> **Data for this task**:
*-*-*

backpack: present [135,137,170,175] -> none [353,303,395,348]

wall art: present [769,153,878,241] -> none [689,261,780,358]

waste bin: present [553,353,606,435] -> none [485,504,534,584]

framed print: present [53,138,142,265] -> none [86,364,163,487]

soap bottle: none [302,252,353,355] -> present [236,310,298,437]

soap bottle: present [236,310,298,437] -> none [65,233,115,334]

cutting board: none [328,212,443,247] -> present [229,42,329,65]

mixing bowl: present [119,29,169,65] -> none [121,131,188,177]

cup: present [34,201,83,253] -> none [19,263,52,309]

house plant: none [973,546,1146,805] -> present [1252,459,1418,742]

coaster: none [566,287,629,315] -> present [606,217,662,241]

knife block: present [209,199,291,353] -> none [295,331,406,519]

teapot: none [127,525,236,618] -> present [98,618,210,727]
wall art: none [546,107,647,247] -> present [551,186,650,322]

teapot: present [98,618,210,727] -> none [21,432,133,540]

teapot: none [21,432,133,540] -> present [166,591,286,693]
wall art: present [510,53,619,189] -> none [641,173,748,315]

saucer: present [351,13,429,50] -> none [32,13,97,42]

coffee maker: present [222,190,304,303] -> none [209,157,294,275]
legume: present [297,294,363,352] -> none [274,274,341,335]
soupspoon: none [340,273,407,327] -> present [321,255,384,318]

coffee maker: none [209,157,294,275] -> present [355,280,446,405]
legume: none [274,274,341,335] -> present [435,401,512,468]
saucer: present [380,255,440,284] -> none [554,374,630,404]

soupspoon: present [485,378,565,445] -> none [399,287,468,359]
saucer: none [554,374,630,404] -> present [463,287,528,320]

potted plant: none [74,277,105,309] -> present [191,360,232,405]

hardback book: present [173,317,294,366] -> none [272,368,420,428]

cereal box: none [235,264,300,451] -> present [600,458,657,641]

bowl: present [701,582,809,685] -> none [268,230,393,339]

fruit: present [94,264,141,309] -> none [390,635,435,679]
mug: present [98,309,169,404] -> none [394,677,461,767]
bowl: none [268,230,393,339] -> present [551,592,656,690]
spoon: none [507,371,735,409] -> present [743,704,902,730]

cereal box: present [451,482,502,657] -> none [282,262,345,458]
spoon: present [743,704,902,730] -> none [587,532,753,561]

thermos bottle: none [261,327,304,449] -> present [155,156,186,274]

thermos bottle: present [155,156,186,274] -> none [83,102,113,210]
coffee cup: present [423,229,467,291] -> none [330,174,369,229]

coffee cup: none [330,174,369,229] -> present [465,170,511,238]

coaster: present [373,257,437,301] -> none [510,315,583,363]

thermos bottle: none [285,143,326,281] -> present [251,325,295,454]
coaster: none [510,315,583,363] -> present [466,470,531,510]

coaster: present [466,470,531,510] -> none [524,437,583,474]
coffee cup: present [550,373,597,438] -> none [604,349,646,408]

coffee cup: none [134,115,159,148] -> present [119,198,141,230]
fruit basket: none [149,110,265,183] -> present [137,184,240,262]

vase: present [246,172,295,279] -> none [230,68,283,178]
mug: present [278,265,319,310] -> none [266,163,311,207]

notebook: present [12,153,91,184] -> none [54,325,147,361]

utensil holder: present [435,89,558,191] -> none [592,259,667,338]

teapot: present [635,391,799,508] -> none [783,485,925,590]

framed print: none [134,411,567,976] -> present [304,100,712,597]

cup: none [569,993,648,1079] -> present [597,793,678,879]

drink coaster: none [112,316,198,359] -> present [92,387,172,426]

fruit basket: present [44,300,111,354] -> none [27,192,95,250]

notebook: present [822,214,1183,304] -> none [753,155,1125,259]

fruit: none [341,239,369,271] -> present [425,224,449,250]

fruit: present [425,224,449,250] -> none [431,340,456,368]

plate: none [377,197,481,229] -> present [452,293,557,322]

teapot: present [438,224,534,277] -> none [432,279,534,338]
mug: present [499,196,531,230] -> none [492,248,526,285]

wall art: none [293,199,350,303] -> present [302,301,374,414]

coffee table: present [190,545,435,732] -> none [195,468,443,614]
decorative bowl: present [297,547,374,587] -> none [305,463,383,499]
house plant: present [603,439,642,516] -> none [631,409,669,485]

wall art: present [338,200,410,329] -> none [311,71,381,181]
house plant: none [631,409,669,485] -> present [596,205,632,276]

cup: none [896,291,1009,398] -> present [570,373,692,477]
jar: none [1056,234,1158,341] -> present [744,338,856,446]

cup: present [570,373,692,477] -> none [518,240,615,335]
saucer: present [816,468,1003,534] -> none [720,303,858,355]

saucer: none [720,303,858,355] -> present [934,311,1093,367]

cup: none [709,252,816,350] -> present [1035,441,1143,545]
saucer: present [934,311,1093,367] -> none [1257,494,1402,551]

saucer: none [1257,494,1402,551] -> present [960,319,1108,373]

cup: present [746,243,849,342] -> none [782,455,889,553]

*-*-*

> **Exercise requirements**:
Reproduce only the lines above spanning from the line containing "coffee table: present" through the line containing "cup: none [896,291,1009,398]", word for word.

> **Solution to this task**:
coffee table: present [190,545,435,732] -> none [195,468,443,614]
decorative bowl: present [297,547,374,587] -> none [305,463,383,499]
house plant: present [603,439,642,516] -> none [631,409,669,485]

wall art: present [338,200,410,329] -> none [311,71,381,181]
house plant: none [631,409,669,485] -> present [596,205,632,276]

cup: none [896,291,1009,398] -> present [570,373,692,477]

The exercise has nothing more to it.